Saturday, July 09, 2005

Vive La France

Maybe I should cut the French a little slack

After all, they just snubbed Oprah. In further proof that the functional intelligence of the country - perhaps the English speaking world - is spiraling down the shitter, I submit the current media storm of reports on the Parisian store Hermes turning Oprah away. Google hits on the words "Oprah Hermes": 157,000. With this one, make it 157,001 webpages dedicated to discussing the matter...only I'll add a bit of a spin, ‘cause really, I care only insomuch as one could ever care about watching a spent condom ride a gutter stream down a storm drain. Yes, it's amusing, but no, I don't really want to touch it, and the only folks degenerate enough to appreciate such discussion - of condoms or this matter - are you fine sick fucks.

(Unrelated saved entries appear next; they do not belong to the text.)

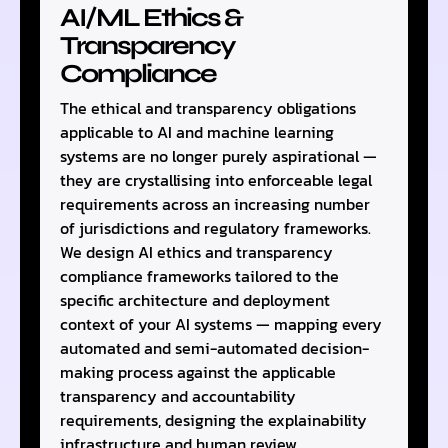
AI/ML Ethics &
Transparency
Compliance
The ethical and transparency obligations
applicable to AI and machine learning
systems are no longer purely aspirational —
they are crystallising into enforceable legal
requirements across an increasing number
of jurisdictions and regulatory frameworks.
We design AI ethics and transparency
compliance frameworks tailored to the
specific architecture and deployment
context of your AI systems — mapping every
automated and semi-automated decision-
making process against the applicable
transparency and accountability
requirements, designing the explainability
infrastructure and human review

All this I'm building on hearsay and research through a tabloid news posting or two, so don't hold me to details - the first thing to go in any form of celebrity reporting is accuracy anyway, so pick a dart and throw it in the general direction of truth. So Oprah is in Paris and wants to buy a watch; there's no place to buy a watch quite like the Hermes place to buy a watch, apparently...or Euro-Wal-Mart was closed, one of the two. I checked their website and couldn't find watches, which I'm sure is just a trivial detail, and has nothing whatsoever to do with fact-checking and finding glitches in other peoples' stories. So I priced bracelets, as they're metal and circular and go around people's wrists, much like a watch. The ugly one was $440. The uglier one was $570.

Just for shits and giggles, I clicked on a few other things. Hermes sells a baby "high chair pack" that consists of a baby bib and a baby placemat, both of embroidered linen. When I was little, my parents used the plastic tray that comes with the high chair, and wrapped me with quilted Bounty paper towel. Hell, quilted Bounty makes for some fine inexpensive, no-wash baby clothes, but I digress. When you need the finest, check out Hermes for embroidered baby linen: $160 for the set of spilled-food-and-vomit catching linen.

So into such a store Oprah tries to go, only to be turned away at the door by a salesman who states that she is fifteen minutes late - they're closed. And the salesman neglected to say "oui." This ranks on par with high treason in the upper echelons of French haute society. The rest of us call it "a salesman turning someone away at the door after the damned business is closed." This puts Oprah in a huff. A tiff, perhaps. Righteous rage? Your guess is as good as any pundit's.
She was treated like everyone else. The woman who has championed black rights, and women's rights, and all sorts of other group rights, towards the goal of having everyone everywhere treated equally (a truly noble goal), was treated equally. Don't cry, Oprah, smile: you've achieved that equality you've so longed for.

But the outrage, the shame of not being let into a store after it closes. I'm sure this has never happened to anyone else in the history of civilized society. Certainly, the convenience of one person is worth the inconvenience of, say, eight or ten store employees who have to stay late, not knowing how long the super star would take or what sort of demands she would make, they were faced with the inconvenience of the one, or the inconvenience of the many. Most philosophers agree: ‘tis better to cause the least suffering when suffering is unavoidable. Why should any store employees be forced by circumstance or arrogance to break store policy if they don't want to? How about some equality for workers' rights?

I hope some French celebrity winds up banging on the drive-thru window of a Texas burger joint fifteen minutes after quittin' time. I also really hope some loser is there, stoned and mischievous, to fire the grill back up and show how our Southland is just a bit more hospitable than some Parisian boutique.

But seriously, who cares? There are children starving in Africa, inner city schools without books, kids being kidnapped, terrorists building bombs, third world countries destabilizing...and the Oprah tabloids are getting more hits than the online World News section of the New York Times.

We see these whacked priorities...now what can we do about ‘em?